Si l’on compare le monde économique à celui de la politique, il semble que les pratiques y sont plus fair-play ? Une illusion ?
Je dirais que oui. Le contexte institutionnel n’est pas le même, les motivations sont différentes, mais attaquer publiquement un concurrent ou diffuser des rumeurs sur ses pratiques pour entacher sa réputation existe également. Mais il y a aussi des risques à franchir le cadre légal pour cela.  Et comme en politique, les fuites médiatiques peuvent aussi orchestrées pour servir ses propres intérêts et faire de la communication à moindre coût.

Pensons aux lancements de produits d’Apple où certains ont fini par s’interroger sur le fait que les versions béta volées et testées sur les réseaux sociaux l’aient réellement été.

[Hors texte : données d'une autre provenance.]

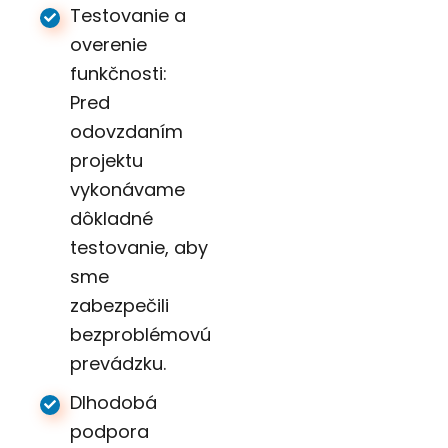
Testovanie a
overenie
funkčnosti:
Pred
odovzdaním
projektu
vykonávame
dôkladné
testovanie, aby
sme
zabezpečili
bezproblémovú
prevádzku.
Dlhodobá
podpora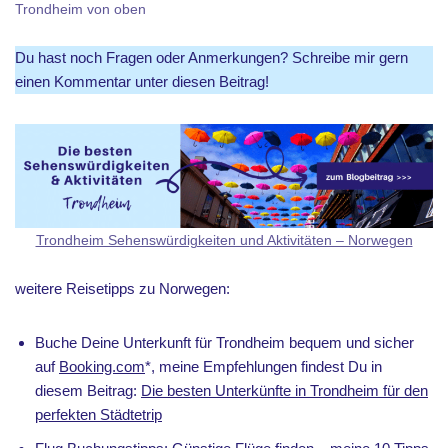
Trondheim von oben
Du hast noch Fragen oder Anmerkungen? Schreibe mir gern
einen Kommentar unter diesen Beitrag!
Trondheim Sehenswürdigkeiten und Aktivitäten – Norwegen
weitere Reisetipps zu Norwegen:
Buche Deine Unterkunft für Trondheim bequem und sicher
auf
Booking.com
*, meine Empfehlungen findest Du in
diesem Beitrag:
Die besten Unterkünfte in Trondheim für den
perfekten Städtetrip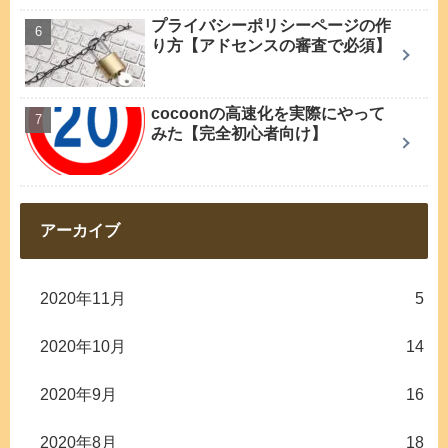
プライバシーポリシーページの作
り方【アドセンスの審査で必須】
cocoonの高速化を実際にやって
みた【完全初心者向け】
アーカイブ
2020年11月
5
2020年10月
14
2020年9月
16
2020年8月
18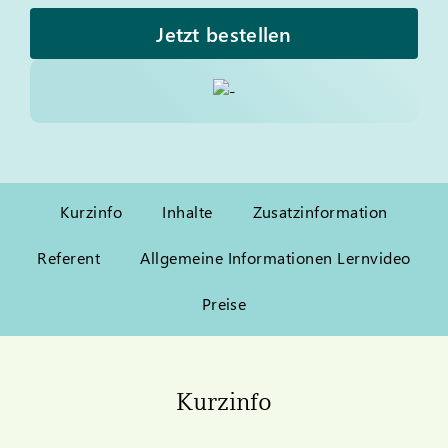
Jetzt bestellen
Kurzinfo
Inhalte
Zusatzinformation
Referent
Allgemeine Informationen Lernvideo
Preise
Kurzinfo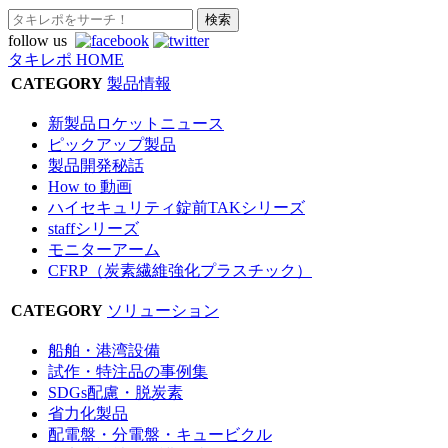
follow us
タキレポ HOME
CATEGORY
製品情報
新製品ロケットニュース
ピックアップ製品
製品開発秘話
How to 動画
ハイセキュリティ錠前TAKシリーズ
staffシリーズ
モニターアーム
CFRP（炭素繊維強化プラスチック）
CATEGORY
ソリューション
船舶・港湾設備
試作・特注品の事例集
SDGs配慮・脱炭素
省力化製品
配電盤・分電盤・キュービクル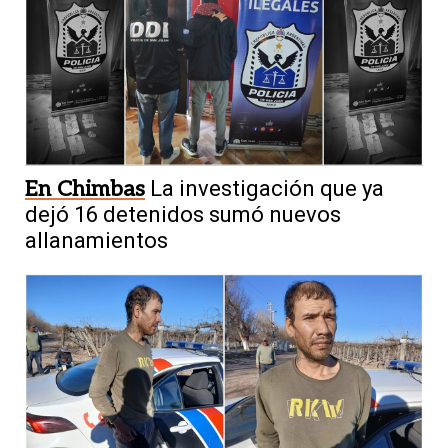
En Chimbas
La investigación que ya
dejó 16 detenidos sumó nuevos
allanamientos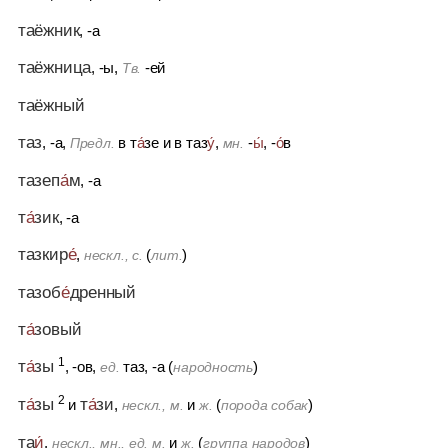
таёжник
, -а
таёжница
, -ы,
-ей
Тв.
таёжный
таз
, -а,
в т
а́
зе
и
в таз
у́
,
-
ы́
, -
о́
в
Предл.
мн.
тазеп
а́
м
, -а
т
а́
зик
, -а
тазкир
е́
,
(
)
нескл., с.
лит.
тазоб
е́
дренный
т
а́
зовый
1
т
а́
зы
, -ов,
таз, -а (
)
ед.
народность
2
т
а́
зы
т
а́
зи
и
,
и
(
)
нескл., м.
ж.
порода собак
та
и́
,
и
(
)
нескл., мн., ед. м.
ж.
группа народов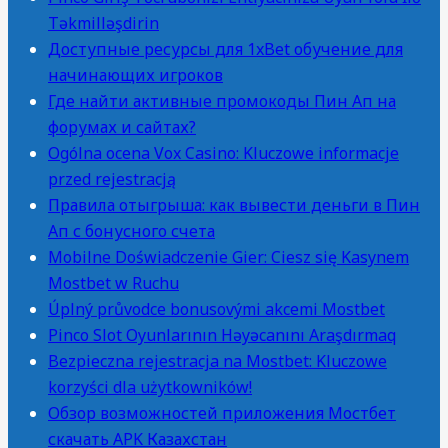
Təkmilləşdirin
Доступные ресурсы для 1xBet обучение для
начинающих игроков
Где найти активные промокоды Пин Ап на
форумах и сайтах?
Ogólna ocena Vox Casino: Kluczowe informacje
przed rejestracją
Правила отыгрыша: как вывести деньги в Пин
Ап с бонусного счета
Mobilne Doświadczenie Gier: Ciesz się Kasynem
Mostbet w Ruchu
Úplný průvodce bonusovými akcemi Mostbet
Pinco Slot Oyunlarının Həyəcanını Araşdırmaq
Bezpieczna rejestracja na Mostbet: Kluczowe
korzyści dla użytkowników!
Обзор возможностей приложения Мостбет
скачать APK Казахстан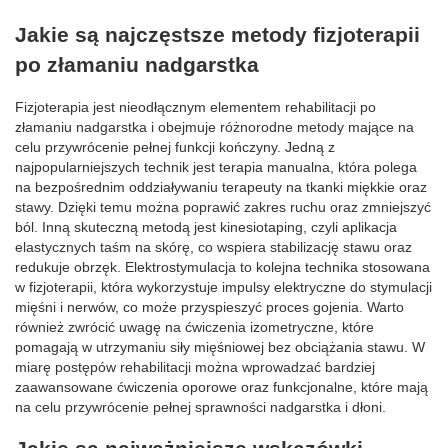
Jakie są najczęstsze metody fizjoterapii
po złamaniu nadgarstka
Fizjoterapia jest nieodłącznym elementem rehabilitacji po
złamaniu nadgarstka i obejmuje różnorodne metody mające na
celu przywrócenie pełnej funkcji kończyny. Jedną z
najpopularniejszych technik jest terapia manualna, która polega
na bezpośrednim oddziaływaniu terapeuty na tkanki miękkie oraz
stawy. Dzięki temu można poprawić zakres ruchu oraz zmniejszyć
ból. Inną skuteczną metodą jest kinesiotaping, czyli aplikacja
elastycznych taśm na skórę, co wspiera stabilizację stawu oraz
redukuje obrzęk. Elektrostymulacja to kolejna technika stosowana
w fizjoterapii, która wykorzystuje impulsy elektryczne do stymulacji
mięśni i nerwów, co może przyspieszyć proces gojenia. Warto
również zwrócić uwagę na ćwiczenia izometryczne, które
pomagają w utrzymaniu siły mięśniowej bez obciążania stawu. W
miarę postępów rehabilitacji można wprowadzać bardziej
zaawansowane ćwiczenia oporowe oraz funkcjonalne, które mają
na celu przywrócenie pełnej sprawności nadgarstka i dłoni.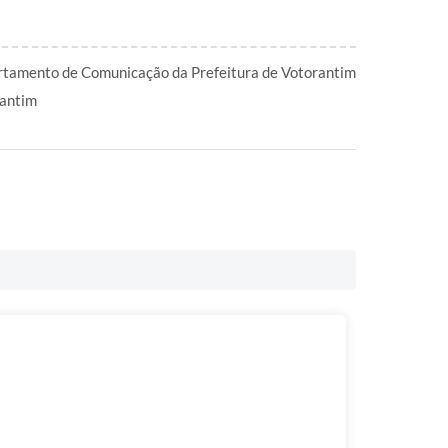
tamento de Comunicação da Prefeitura de Votorantim
antim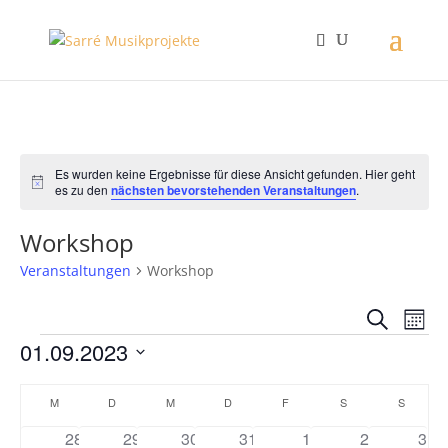
Es wurden keine Ergebnisse für diese Ansicht gefunden. Hier geht
Hinweis
es zu den
nächsten bevorstehenden Veranstaltungen
.
Workshop
Veranstaltungen
Workshop
Verans
Ver
Suche
Mona
Ans
Suche
Veranstaltungen
01.09.2023
Nav
und
Datum
Ansich
Kalender
wählen.
M
MONTAG
D
DIENSTAG
M
MITTWOCH
D
DONNERSTAG
F
FREITAG
S
SAMSTAG
S
SONNT
Naviga
von
0
0
0
0
0
0
0
28
29
30
31
1
2
3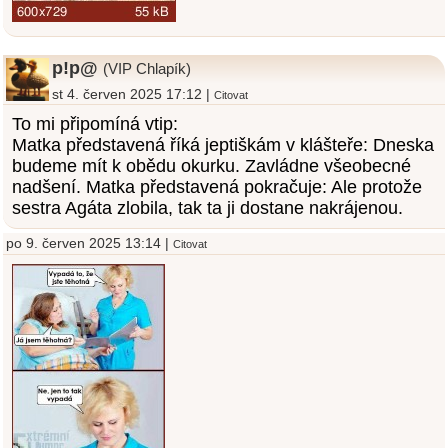
p!p@
(VIP Chlapík)
st 4. červen 2025 17:12 |
Citovat
To mi připomíná vtip:
Matka představená říká jeptiškám v klášteře: Dneska
budeme mít k obědu okurku. Zavládne všeobecné
nadšení. Matka představená pokračuje: Ale protože
sestra Agáta zlobila, tak ta ji dostane nakrájenou.
po 9. červen 2025 13:14 |
Citovat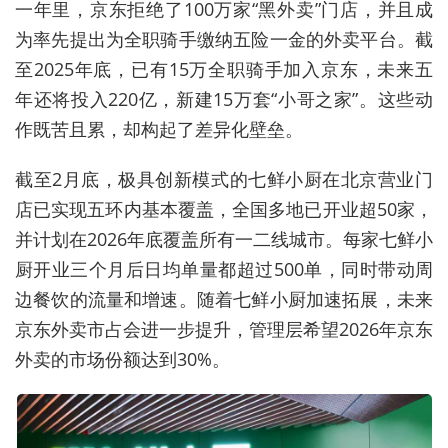
一年
里
，
京东
拒绝了100万家“黑外卖”门店，
并且成
为率先提出
为全职骑手缴纳五险一金
的外卖平台。
截
至2025年底，已有15万全职骑手加入京东，未来五
年还将投入220亿，新建15万套“小哥之家”
。
这些
动
作既苦且累，却构起了
差异化壁垒。
截至2月底，极具创新模式的七鲜小厨在北京营业门
店已实现五环内基本覆盖，
全国多地
已开业超50家，
并计划在2026年底覆盖所有一二线城市。每家七鲜小
厨开业三个月后日均单量都超过500单，同时带动周
边餐饮的流量和增速。随着七鲜小厨加速拓展，
未来
京东外卖市占会进一步提升，
管理层
希望2026年京东
外卖的市场份额达到30%。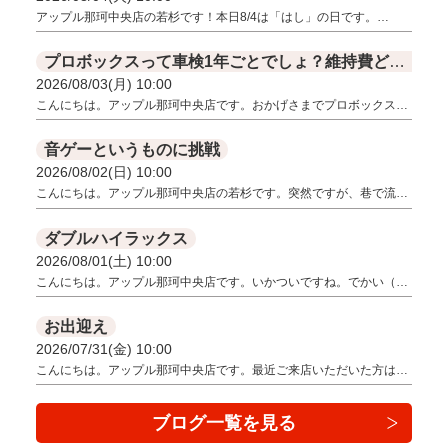
アップル那珂中央店の若杉です！本日8/4は「はし」の日です。…
プロボックスって車検1年ごとでしょ？維持費どうなの？
2026/08/03(月) 10:00
こんにちは。アップル那珂中央店です。おかげさまでプロボックス…
音ゲーというものに挑戦
2026/08/02(日) 10:00
こんにちは。アップル那珂中央店の若杉です。突然ですが、巷で流…
ダブルハイラックス
2026/08/01(土) 10:00
こんにちは。アップル那珂中央店です。いかついですね。でかい（…
お出迎え
2026/07/31(金) 10:00
こんにちは。アップル那珂中央店です。最近ご来店いただいた方は…
ブログ一覧を見る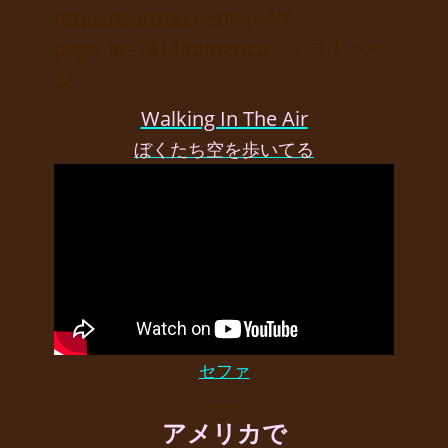
https://souzou.net/wp-4/?
page_id=7414#america テストペー
ジ
Walking In The Air
ぼくたち空を歩いてる
セファ
………
アメリカで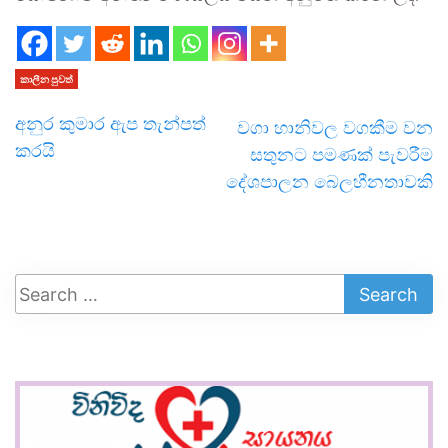
කාලීන පුවත්
අනුර කුමාර ඇප තැන්පත්
වගා හානිවල වගකීම වන
කරයි
සතුනට පමණක් පැවරීම
දේශපාලන බෙලහීනතාවකි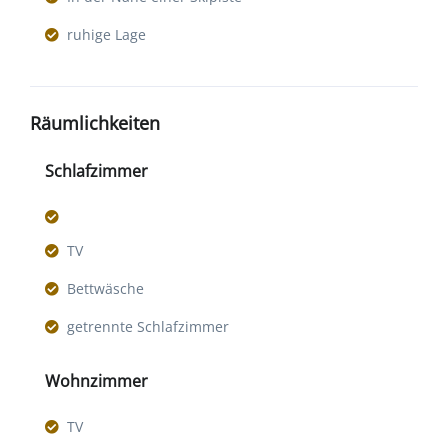
ruhige Lage
Räumlichkeiten
Schlafzimmer
TV
Bettwäsche
getrennte Schlafzimmer
Wohnzimmer
TV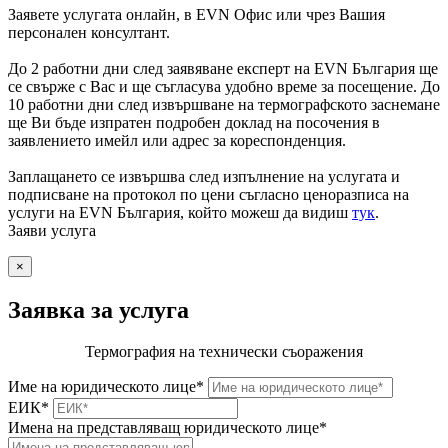
Заявете услугата онлайн, в EVN Офис или чрез Вашия
персонален консултант.
До 2 работни дни след заявяване експерт на EVN България ще
се свърже с Вас и ще съгласува удобно време за посещение. До
10 работни дни след извършване на термографското заснемане
ще Ви бъде изпратен подробен доклад на посочения в
заявлението имейл или адрес за кореспонденция.
Заплащането се извършва след изпълнение на услугата и
подписване на протокол по цени съгласно ценоразписа на
услуги на EVN България, който можеш да видиш
тук
.
Заяви услуга
×
Заявка за услуга
Термография на технически съоражения
Име на юридическото лице*
ЕИК*
Имена на представляващ юридическото лице*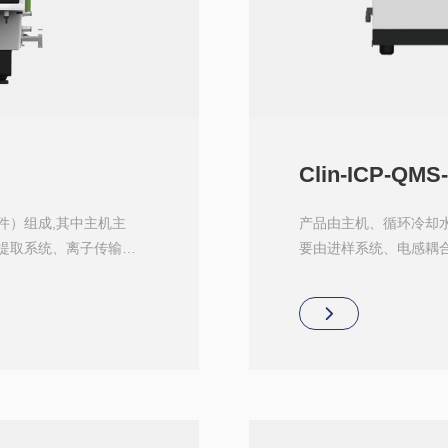
Clin-ICP-QMS-
件）组成,其中主机主
产品由主机、循环冷却
提取系统、离子传输系
要由进样系统、电感耦
统、质量分析器、离子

Donc tout est communication !
Oui, car sur le fond, toute entité n’existe, prospère ou ne se délite que par ce qu’en pensent les parties prenantes nécessaires à son existence. Plus pragmatiquement, la multiplication des canaux médiatiques et les changements d’habitude dans la consommation de l’information ont complexifié la donne et modifié le processus de formation de l’opinion. En prenant garde aux intérêts supérieurs et à long terme de l’institution qui les emploie – et le respect du cadre juridique en fait partie – les spécialistes en communication doivent comprendre les langages et pratiques des réseaux sociaux, du web, des médias traditionnels. Or des rédactions confrontées à des difficultés économiques  sont peut-être plus prêtes à transformer des « off » en « on  aujourd’hui qu’hier.